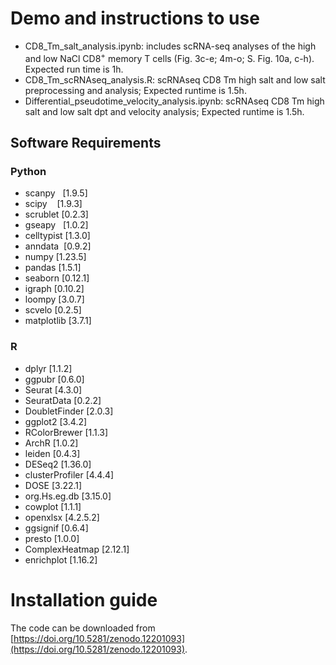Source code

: # Demo and instructions to use
- CD8_Tm_salt_analysis.ipynb: includes scRNA-seq analyses of the high and low NaCl CD8$^+$ memory T cells (Fig. 3c-e; 4m-o; S. Fig. 10a, c-h). Expected run time is 1h.
- CD8_Tm_scRNAseq_analysis.R: scRNAseq CD8 Tm high salt and low salt preprocessing and analysis; Expected runtime is 1.5h.
- Differential_pseudotime_velocity_analysis.ipynb: scRNAseq CD8 Tm high salt and low salt dpt and velocity analysis; Expected runtime is 1.5h.
## Software Requirements
### Python
- scanpy   [1.9.5]
- scipy    [1.9.3]
- scrublet [0.2.3]
- gseapy   [1.0.2]
- celltypist [1.3.0]
- anndata  [0.9.2]
- numpy   [1.23.5]
- pandas  [1.5.1]
- seaborn [0.12.1]
- igraph [0.10.2]
- loompy [3.0.7]
- scvelo [0.2.5]
- matplotlib [3.7.1]
### R
- dplyr                     [1.1.2]
- ggpubr                    [0.6.0]
- Seurat                    [4.3.0]
- SeuratData                [0.2.2]
- DoubletFinder             [2.0.3]
- ggplot2                   [3.4.2]
- RColorBrewer              [1.1.3]
- ArchR                     [1.0.2]
- leiden                    [0.4.3]
- DESeq2                    [1.36.0]
- clusterProfiler           [4.4.4]
- DOSE                      [3.22.1]
- org.Hs.eg.db              [3.15.0]
- cowplot                   [1.1.1]
- openxlsx                  [4.2.5.2]
- ggsignif                  [0.6.4]
- presto                    [1.0.0]
- ComplexHeatmap            [2.12.1]
- enrichplot                [1.16.2]

# Installation guide
The code can be downloaded from [https://doi.org/10.5281/zenodo.12201093](https://doi.org/10.5281/zenodo.12201093).
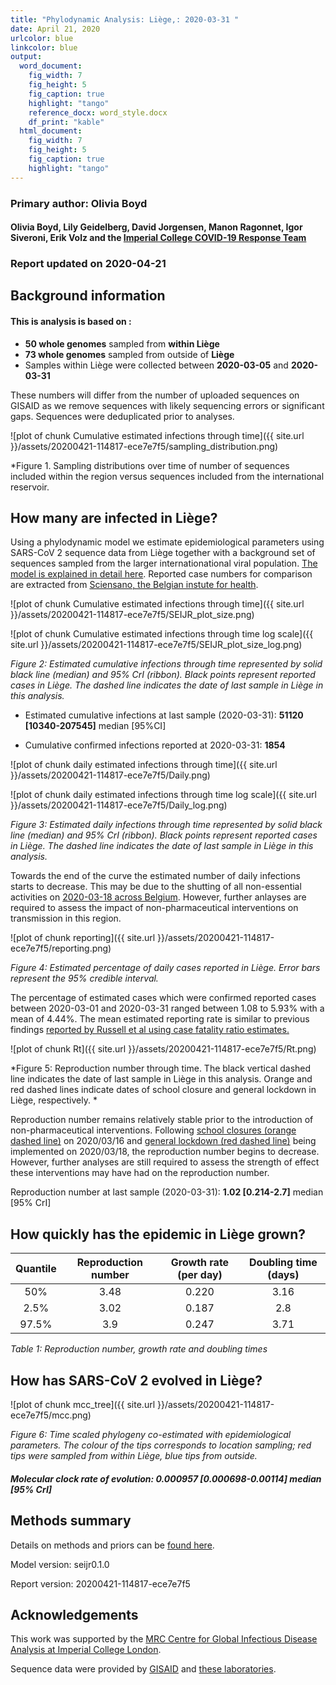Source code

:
```yaml
---
title: "Phylodynamic Analysis: Liège,: 2020-03-31 "
date: April 21, 2020
urlcolor: blue
linkcolor: blue
output:
  word_document:
    fig_width: 7
    fig_height: 5
    fig_caption: true
    highlight: "tango"
    reference_docx: word_style.docx
    df_print: "kable"
  html_document:
    fig_width: 7
    fig_height: 5
    fig_caption: true
    highlight: "tango"
---
```









### Primary author: Olivia Boyd

#### Olivia Boyd, Lily Geidelberg, David Jorgensen, Manon Ragonnet, Igor Siveroni, Erik Volz and the [Imperial College COVID-19 Response Team](http://sarscov2phylodynamics.org/about/)

### Report updated on 2020-04-21





## Background information  




#### This is analysis is based on : 
  
* **50 whole genomes** sampled from **within Liège**
* **73 whole genomes** sampled from outside of **Liège**
* Samples within Liège were collected between **2020-03-05** and **2020-03-31**


These numbers will differ from the number of uploaded sequences on GISAID as we remove sequences with likely sequencing errors or significant gaps. Sequences were deduplicated prior to analyses.

![plot of chunk Cumulative estimated infections through time]({{ site.url }}/assets/20200421-114817-ece7e7f5/sampling_distribution.png)

*Figure 1. Sampling distributions over time of number of sequences included within the region versus sequences included from the international reservoir. 


<!-- ##### To add: [optional plot of sample distribution through time] -->



## How many are infected in Liège?

Using a phylodynamic model we estimate epidemiological parameters using SARS-CoV 2 sequence data from Liège together with a background set of sequences sampled from the larger internationational viral population. [The model is explained in detail here](http://whoinfectedwhom.org/seijr0.1.0_methods.pdf). Reported case numbers for comparison are extracted from [Sciensano, the Belgian instute for health](https://epistat.wiv-isp.be/covid/).



![plot of chunk Cumulative estimated infections through time]({{ site.url }}/assets/20200421-114817-ece7e7f5/SEIJR_plot_size.png)


![plot of chunk Cumulative estimated infections through time log scale]({{ site.url }}/assets/20200421-114817-ece7e7f5/SEIJR_plot_size_log.png)


*Figure 2: Estimated cumulative infections through time represented by solid black line (median) and 95% CrI (ribbon). Black points represent reported cases in Liège. The dashed line indicates the date of last sample in Liège in this analysis.*


* Estimated cumulative infections at last sample (2020-03-31): **51120 [10340-207545]** median [95%CI]

* Cumulative confirmed infections reported at 2020-03-31: **1854**  

<!-- * Cumulative number of active infections at 2020-03-31:   -->



![plot of chunk daily estimated infections through time]({{ site.url }}/assets/20200421-114817-ece7e7f5/Daily.png)


![plot of chunk daily estimated infections through time log scale]({{ site.url }}/assets/20200421-114817-ece7e7f5/Daily_log.png)


*Figure 3: Estimated daily  infections through time represented by solid black line (median) and 95% CrI (ribbon). Black points represent reported cases in Liège. The dashed line indicates the date of last sample in Liège in this analysis.*


Towards the end of the curve the estimated number of daily infections starts to decrease. This may be due to the shutting of all non-essential activities on [2020-03-18 across Belgium](https://www.Liège.be/fr/actualites/comment-se-proteger-contre-les-virus-comme-le-coronavirus-covid-19-ou-la-grippe-saisonniere). However, further anlayses are required to assess the impact of non-pharmaceutical interventions on transmission in this region.

![plot of chunk reporting]({{ site.url }}/assets/20200421-114817-ece7e7f5/reporting.png)

*Figure 4: Estimated percentage of daily cases reported in Liège. Error bars represent the 95% credible interval.*


The percentage of estimated cases which were confirmed reported cases between 2020-03-01 and 2020-03-31 ranged between 1.08 to 5.93% with a mean of 4.44%. The mean estimated reporting rate is similar to previous findings [reported by Russell et al using case fatality ratio estimates.](https://cmmid.github.io/topics/covid19/severity/global_cfr_estimates.html) 


![plot of chunk Rt]({{ site.url }}/assets/20200421-114817-ece7e7f5/Rt.png)

*Figure 5: Reproduction number through time. The black vertical dashed line indicates the date of last sample in Liège in this analysis. Orange and red dashed lines indicate dates of school closure and general lockdown in Liège, respectively. *

Reproduction number remains relatively stable prior to the introduction of non-pharmaceutical interventions. Following [school closures (orange dashed line)](https://www.dhnet.be/actu/belgique/fermeture-des-ecoles-a-cause-du-coronavirus-la-ministre-desir-donne-des-precisions-5e6baf919978e201d8b55769) on 2020/03/16 and [general lockdown (red dashed line)](https://www.Liège.be/fr/actualites/comment-se-proteger-contre-les-virus-comme-le-coronavirus-covid-19-ou-la-grippe-saisonniere) being implemented on 2020/03/18, the reproduction number begins to decrease. However, further analyses are still required to assess the strength of effect these interventions may have had on the reproduction number. 

Reproduction number at last sample (2020-03-31): **1.02 [0.214-2.7]** median [95% CrI]


## How quickly has the epidemic in Liège grown?




| Quantile | Reproduction number | Growth rate (per day) | Doubling time (days) |
|:--------:|:-------------------:|:---------------------:|:--------------------:|
|   50%    |        3.48         |         0.220         |         3.16         |
|   2.5%   |        3.02         |         0.187         |         2.8          |
|  97.5%   |         3.9         |         0.247         |         3.71         |

*Table 1: Reproduction number, growth rate and doubling times*







## How has SARS-CoV 2 evolved in Liège?


![plot of chunk mcc_tree]({{ site.url }}/assets/20200421-114817-ece7e7f5/mcc.png)

*Figure 6: Time scaled phylogeny co-estimated with epidemiological parameters. The colour of the tips corresponds to location sampling; red tips were sampled from within Liège, blue tips from outside.*




##### Molecular clock rate of evolution: **0.000957 [0.000698-0.00114]** median [95% CrI]  

<!-- #### (optional) Number of introductions into Liège (someone needs to write code to compute this) -->







## Methods summary



Details on methods and priors can be [found here](http://whoinfectedwhom.org/seijr0.1.0_methods.pdf).


Model version: seijr0.1.0

Report version: 20200421-114817-ece7e7f5


## Acknowledgements

This work was supported by the [MRC Centre for Global Infectious Disease Analysis at Imperial College London](https://www.imperial.ac.uk/mrc-global-infectious-disease-analysis).

Sequence data were provided by [GISAID](http://www.epicov.org) and [these laboratories](http://whoinfectedwhom.org/gisaid_cov2020_acknowledgement_table.xls).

......

**Task directions**:
Copy every line of the data where "ribbon" is found.

**Output for this exercise**:
*Figure 2: Estimated cumulative infections through time represented by solid black line (median) and 95% CrI (ribbon). Black points represent reported cases in Liège. The dashed line indicates the date of last sample in Liège in this analysis.*
*Figure 3: Estimated daily  infections through time represented by solid black line (median) and 95% CrI (ribbon). Black points represent reported cases in Liège. The dashed line indicates the date of last sample in Liège in this analysis.*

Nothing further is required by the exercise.